(Data excerpts)
================
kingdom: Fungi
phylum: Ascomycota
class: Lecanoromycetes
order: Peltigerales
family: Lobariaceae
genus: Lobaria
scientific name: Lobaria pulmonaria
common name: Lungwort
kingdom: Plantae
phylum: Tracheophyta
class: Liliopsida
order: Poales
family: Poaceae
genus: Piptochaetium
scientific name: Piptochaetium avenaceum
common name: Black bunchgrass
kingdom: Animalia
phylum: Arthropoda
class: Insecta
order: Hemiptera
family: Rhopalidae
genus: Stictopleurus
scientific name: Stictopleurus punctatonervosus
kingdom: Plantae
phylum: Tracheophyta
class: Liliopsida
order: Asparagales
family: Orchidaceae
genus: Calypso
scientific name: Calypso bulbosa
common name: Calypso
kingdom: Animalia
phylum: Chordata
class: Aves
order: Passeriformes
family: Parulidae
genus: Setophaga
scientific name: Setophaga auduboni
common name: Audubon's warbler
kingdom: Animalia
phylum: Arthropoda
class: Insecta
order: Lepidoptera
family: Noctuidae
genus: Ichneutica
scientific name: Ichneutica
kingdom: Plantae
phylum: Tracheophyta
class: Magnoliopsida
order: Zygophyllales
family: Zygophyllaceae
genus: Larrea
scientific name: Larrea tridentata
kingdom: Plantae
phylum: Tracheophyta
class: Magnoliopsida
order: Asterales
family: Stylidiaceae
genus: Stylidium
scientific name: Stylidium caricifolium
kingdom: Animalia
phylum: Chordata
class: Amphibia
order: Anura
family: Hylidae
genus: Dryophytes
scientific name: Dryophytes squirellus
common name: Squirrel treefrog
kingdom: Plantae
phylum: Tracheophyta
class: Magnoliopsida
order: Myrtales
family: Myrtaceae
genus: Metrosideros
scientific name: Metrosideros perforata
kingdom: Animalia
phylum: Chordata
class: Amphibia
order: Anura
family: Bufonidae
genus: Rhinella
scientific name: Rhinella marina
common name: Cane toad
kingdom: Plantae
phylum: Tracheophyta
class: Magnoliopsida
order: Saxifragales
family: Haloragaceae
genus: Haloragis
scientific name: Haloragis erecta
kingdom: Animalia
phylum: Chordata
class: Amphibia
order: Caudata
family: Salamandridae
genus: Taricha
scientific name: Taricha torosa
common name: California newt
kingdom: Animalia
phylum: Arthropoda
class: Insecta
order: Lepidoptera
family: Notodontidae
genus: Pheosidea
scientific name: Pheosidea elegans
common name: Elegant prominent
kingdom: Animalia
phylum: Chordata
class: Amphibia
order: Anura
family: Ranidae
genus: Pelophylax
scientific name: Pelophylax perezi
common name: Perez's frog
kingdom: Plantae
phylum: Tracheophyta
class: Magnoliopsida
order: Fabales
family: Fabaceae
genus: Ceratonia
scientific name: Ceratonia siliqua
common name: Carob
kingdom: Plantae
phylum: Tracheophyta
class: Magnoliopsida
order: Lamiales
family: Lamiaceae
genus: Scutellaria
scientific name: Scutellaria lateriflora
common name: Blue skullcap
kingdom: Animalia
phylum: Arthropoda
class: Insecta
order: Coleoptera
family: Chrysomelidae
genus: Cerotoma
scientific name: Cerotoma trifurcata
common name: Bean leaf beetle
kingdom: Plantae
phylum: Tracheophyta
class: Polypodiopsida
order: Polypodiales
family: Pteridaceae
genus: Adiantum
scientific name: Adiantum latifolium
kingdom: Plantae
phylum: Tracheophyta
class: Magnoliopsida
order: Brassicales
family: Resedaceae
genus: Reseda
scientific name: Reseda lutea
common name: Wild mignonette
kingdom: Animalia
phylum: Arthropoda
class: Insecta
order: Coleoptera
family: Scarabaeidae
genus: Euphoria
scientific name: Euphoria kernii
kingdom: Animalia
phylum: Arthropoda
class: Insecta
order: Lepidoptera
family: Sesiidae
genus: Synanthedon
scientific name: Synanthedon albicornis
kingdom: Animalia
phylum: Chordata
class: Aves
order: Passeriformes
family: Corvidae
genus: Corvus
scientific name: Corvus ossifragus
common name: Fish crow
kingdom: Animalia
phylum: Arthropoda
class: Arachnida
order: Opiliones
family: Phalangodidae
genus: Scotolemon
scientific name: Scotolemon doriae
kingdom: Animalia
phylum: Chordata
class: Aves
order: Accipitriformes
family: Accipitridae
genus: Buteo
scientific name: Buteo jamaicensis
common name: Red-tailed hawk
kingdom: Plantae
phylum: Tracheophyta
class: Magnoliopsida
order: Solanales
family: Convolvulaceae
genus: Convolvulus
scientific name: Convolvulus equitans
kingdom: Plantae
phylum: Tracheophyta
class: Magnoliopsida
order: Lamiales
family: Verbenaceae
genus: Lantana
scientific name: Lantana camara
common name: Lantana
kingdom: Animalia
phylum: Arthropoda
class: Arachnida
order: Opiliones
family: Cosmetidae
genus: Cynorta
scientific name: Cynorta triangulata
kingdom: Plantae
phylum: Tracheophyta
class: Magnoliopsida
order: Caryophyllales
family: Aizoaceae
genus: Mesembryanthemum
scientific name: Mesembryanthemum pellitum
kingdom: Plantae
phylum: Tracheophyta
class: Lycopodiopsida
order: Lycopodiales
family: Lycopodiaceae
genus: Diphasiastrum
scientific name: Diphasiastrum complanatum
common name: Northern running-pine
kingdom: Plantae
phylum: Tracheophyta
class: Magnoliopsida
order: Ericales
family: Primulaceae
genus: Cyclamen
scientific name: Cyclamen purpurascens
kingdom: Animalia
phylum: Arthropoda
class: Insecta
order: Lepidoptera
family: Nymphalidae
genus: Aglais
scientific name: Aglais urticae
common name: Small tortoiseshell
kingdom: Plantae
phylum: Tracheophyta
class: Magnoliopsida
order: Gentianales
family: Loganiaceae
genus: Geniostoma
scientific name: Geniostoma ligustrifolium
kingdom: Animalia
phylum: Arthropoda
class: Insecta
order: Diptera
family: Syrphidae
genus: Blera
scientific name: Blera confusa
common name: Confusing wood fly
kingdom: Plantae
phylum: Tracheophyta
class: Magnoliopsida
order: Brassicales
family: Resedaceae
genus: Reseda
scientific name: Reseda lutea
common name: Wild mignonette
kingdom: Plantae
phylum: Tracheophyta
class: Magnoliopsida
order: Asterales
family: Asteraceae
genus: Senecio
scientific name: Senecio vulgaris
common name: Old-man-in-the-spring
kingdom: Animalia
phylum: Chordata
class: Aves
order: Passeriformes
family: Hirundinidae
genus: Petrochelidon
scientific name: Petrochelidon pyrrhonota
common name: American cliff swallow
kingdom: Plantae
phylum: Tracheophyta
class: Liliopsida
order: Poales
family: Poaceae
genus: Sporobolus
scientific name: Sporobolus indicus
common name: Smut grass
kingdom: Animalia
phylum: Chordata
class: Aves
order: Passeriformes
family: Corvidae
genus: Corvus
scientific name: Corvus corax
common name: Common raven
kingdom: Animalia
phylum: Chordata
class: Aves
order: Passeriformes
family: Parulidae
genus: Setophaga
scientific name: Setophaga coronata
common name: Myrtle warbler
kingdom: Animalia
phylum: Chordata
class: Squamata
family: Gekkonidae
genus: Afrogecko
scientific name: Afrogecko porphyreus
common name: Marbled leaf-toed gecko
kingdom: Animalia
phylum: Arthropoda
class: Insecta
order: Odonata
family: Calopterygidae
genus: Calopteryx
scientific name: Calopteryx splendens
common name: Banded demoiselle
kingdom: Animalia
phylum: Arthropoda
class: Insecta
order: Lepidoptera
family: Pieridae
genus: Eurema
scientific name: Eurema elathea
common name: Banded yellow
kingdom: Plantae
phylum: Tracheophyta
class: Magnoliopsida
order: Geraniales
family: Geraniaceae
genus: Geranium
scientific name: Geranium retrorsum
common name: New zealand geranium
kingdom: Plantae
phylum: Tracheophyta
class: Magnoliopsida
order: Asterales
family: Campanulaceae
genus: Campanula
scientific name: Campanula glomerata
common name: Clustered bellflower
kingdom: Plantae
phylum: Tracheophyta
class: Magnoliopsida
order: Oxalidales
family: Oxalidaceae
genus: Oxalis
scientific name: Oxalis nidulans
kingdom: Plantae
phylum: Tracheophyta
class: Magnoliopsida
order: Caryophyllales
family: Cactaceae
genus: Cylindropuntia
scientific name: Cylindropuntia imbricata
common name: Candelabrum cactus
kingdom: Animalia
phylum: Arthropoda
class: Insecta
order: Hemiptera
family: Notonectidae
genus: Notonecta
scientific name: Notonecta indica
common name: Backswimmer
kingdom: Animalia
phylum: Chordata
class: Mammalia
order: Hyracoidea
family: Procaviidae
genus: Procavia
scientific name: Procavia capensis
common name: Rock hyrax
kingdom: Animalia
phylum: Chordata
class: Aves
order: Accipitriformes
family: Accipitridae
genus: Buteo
================
Job: Copy out the lines that begin with the one containing "common name: Elegant prominent" and end with the one containing "genus: Convolvulus", keeping both of those lines.

Exercise answer:
common name: Elegant prominent
kingdom: Animalia
phylum: Chordata
class: Amphibia
order: Anura
family: Ranidae
genus: Pelophylax
scientific name: Pelophylax perezi
common name: Perez's frog
kingdom: Plantae
phylum: Tracheophyta
class: Magnoliopsida
order: Fabales
family: Fabaceae
genus: Ceratonia
scientific name: Ceratonia siliqua
common name: Carob
kingdom: Plantae
phylum: Tracheophyta
class: Magnoliopsida
order: Lamiales
family: Lamiaceae
genus: Scutellaria
scientific name: Scutellaria lateriflora
common name: Blue skullcap
kingdom: Animalia
phylum: Arthropoda
class: Insecta
order: Coleoptera
family: Chrysomelidae
genus: Cerotoma
scientific name: Cerotoma trifurcata
common name: Bean leaf beetle
kingdom: Plantae
phylum: Tracheophyta
class: Polypodiopsida
order: Polypodiales
family: Pteridaceae
genus: Adiantum
scientific name: Adiantum latifolium
kingdom: Plantae
phylum: Tracheophyta
class: Magnoliopsida
order: Brassicales
family: Resedaceae
genus: Reseda
scientific name: Reseda lutea
common name: Wild mignonette
kingdom: Animalia
phylum: Arthropoda
class: Insecta
order: Coleoptera
family: Scarabaeidae
genus: Euphoria
scientific name: Euphoria kernii
kingdom: Animalia
phylum: Arthropoda
class: Insecta
order: Lepidoptera
family: Sesiidae
genus: Synanthedon
scientific name: Synanthedon albicornis
kingdom: Animalia
phylum: Chordata
class: Aves
order: Passeriformes
family: Corvidae
genus: Corvus
scientific name: Corvus ossifragus
common name: Fish crow
kingdom: Animalia
phylum: Arthropoda
class: Arachnida
order: Opiliones
family: Phalangodidae
genus: Scotolemon
scientific name: Scotolemon doriae
kingdom: Animalia
phylum: Chordata
class: Aves
order: Accipitriformes
family: Accipitridae
genus: Buteo
scientific name: Buteo jamaicensis
common name: Red-tailed hawk
kingdom: Plantae
phylum: Tracheophyta
class: Magnoliopsida
order: Solanales
family: Convolvulaceae
genus: Convolvulus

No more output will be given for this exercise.